The ticking clock and regulatory restrictions on who may sell prescription drugs inherently reduce the value of collateral. “Any factor that restricts monetization of the collateral diminishes the value of the collateral,” Catalanello said. For example, while Catalanello generally extolled the virtues of 363 sales, noting there has been significant activity in that space, public health and safety concerns could trump the power and effectiveness of 363 sales if speed is the goal of the transaction.

Dombrowski equated the pitfalls of using medications as collateral with that of using support-driven technology as collateral: “Without the support, the value of the technology drops considerably.”

Meanwhile, Dombrowski said that the value of patent portfolios—and investors’ interest in them— is an open question and has been since 2011, when the Canadian telecom company Nortel Networks, two years after filing for chapter 11 protection, sold 6,000 patents for an astounding $4.5 billion. Relatively few patent portfolios have been offered for sale in bankruptcy since Nortel, making it challenging to infer laws of large numbers. The signs, however, are not overwhelmingly positive: One West Coast auction attracted no bids at all, and Kodak’s presumptive auction price of $2.5 billion for 1,100 digital patents turned into an actual selling price of one-fifth that amount. A consortium consisting of Apple, Google and Microsoft bought the patents for $2 billion less than pre-sale estimates.

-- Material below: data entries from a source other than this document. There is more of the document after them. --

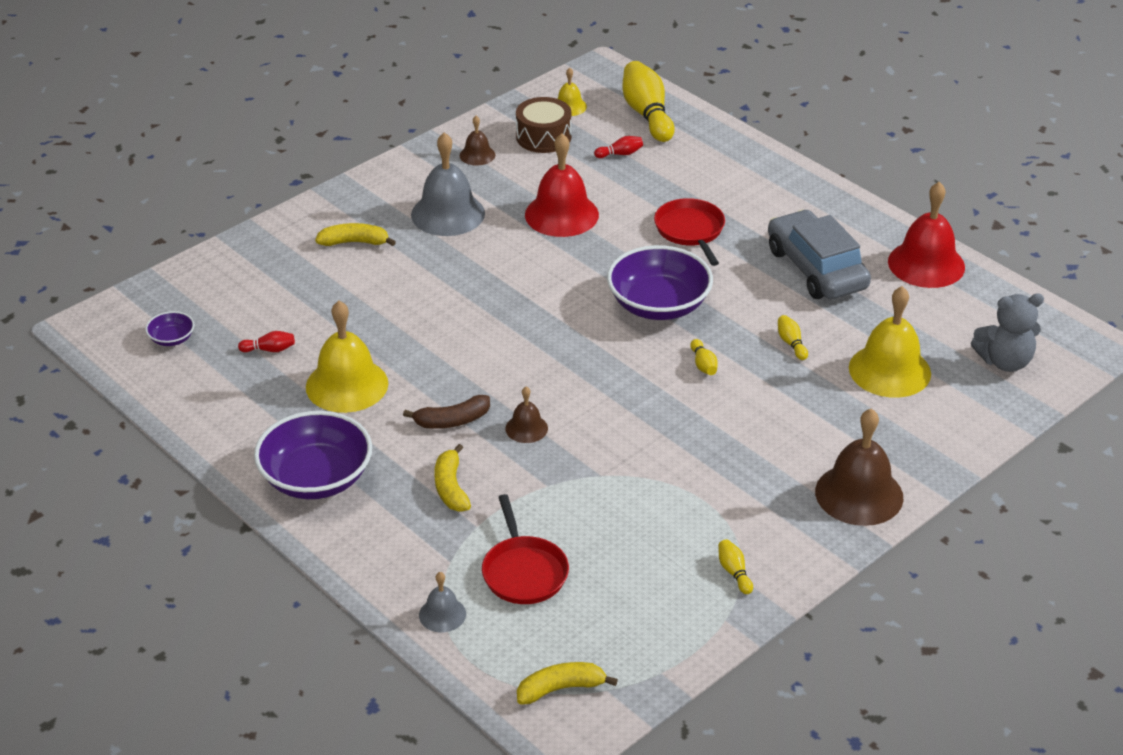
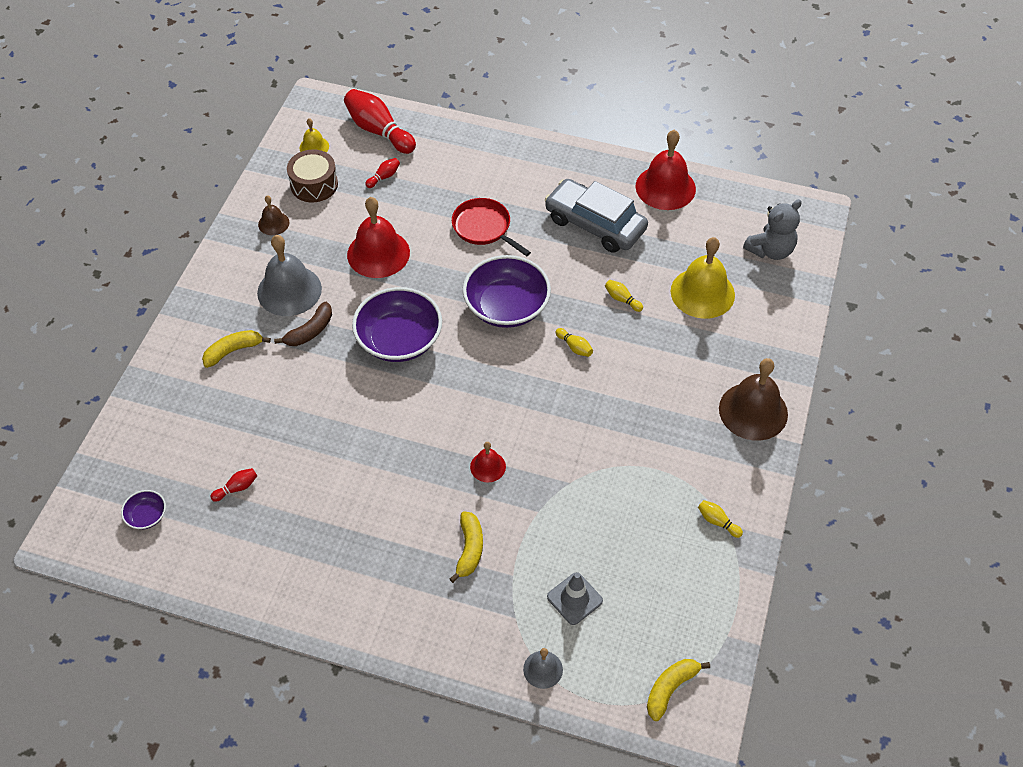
camera: 30 degrees left, 15 degrees up
(316, 478) = (361, 593): purple bowl -> purple bowl (399, 340)
(347, 385) = (323, 492): yellow bell -> none
(451, 487) = (469, 549): yellow banana -> yellow banana turned 135 degrees counterclockwise
(452, 421) = (428, 487): brown banana -> brown banana (310, 331)
(524, 572) = (574, 599): red pan -> grey traffic cone
(526, 428) = (488, 466): brown bell -> red bell
(647, 114) = (379, 131): yellow bowling pin -> red bowling pin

“Nortel was a crazy auction that resulted in a purchase price well beyond anyone’s wildest expectations,” Dombrowski said. “People saw that and thought ‘Holy smokes. I’m going to make a fortune.’ Kodak believed its patent sale would eliminate most of its financial problems, but it didn’t play out that way. So now, with a small sample size and the possibility that Nortel was an outlier to the high side, the values of patent portfolios are an open question.”